● PROBLEM REQUIREMENTS: Copy every line of the entries that has the string "Classification" in it.

● DATA UNDER STUDY:
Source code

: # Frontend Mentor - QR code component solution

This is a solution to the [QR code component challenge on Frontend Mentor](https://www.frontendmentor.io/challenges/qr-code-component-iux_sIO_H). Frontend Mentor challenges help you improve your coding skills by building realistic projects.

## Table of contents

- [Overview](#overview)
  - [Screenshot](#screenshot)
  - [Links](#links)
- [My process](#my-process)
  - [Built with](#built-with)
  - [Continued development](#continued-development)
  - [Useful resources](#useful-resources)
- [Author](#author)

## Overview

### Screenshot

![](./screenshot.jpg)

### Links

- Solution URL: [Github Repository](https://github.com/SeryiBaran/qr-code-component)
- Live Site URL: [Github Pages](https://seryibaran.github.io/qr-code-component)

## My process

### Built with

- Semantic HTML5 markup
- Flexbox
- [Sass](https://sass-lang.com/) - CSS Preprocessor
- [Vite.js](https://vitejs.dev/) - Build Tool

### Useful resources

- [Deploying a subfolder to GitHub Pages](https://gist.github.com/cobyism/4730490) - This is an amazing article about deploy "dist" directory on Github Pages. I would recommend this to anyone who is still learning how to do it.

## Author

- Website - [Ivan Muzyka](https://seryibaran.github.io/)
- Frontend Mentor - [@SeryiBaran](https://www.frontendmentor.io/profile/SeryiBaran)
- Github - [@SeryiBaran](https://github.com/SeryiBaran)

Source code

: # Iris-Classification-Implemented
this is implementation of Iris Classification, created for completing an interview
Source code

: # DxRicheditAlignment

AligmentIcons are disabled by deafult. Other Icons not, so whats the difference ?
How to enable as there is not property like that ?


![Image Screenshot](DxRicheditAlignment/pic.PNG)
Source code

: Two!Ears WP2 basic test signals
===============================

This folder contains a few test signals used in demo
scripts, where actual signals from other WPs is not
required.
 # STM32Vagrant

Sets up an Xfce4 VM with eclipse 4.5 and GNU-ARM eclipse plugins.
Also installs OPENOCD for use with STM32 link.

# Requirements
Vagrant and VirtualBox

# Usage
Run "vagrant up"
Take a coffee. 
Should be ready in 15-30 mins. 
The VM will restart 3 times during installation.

● WRITTEN ANSWER:
: # Iris-Classification-Implemented
this is implementation of Iris Classification, created for completing an interview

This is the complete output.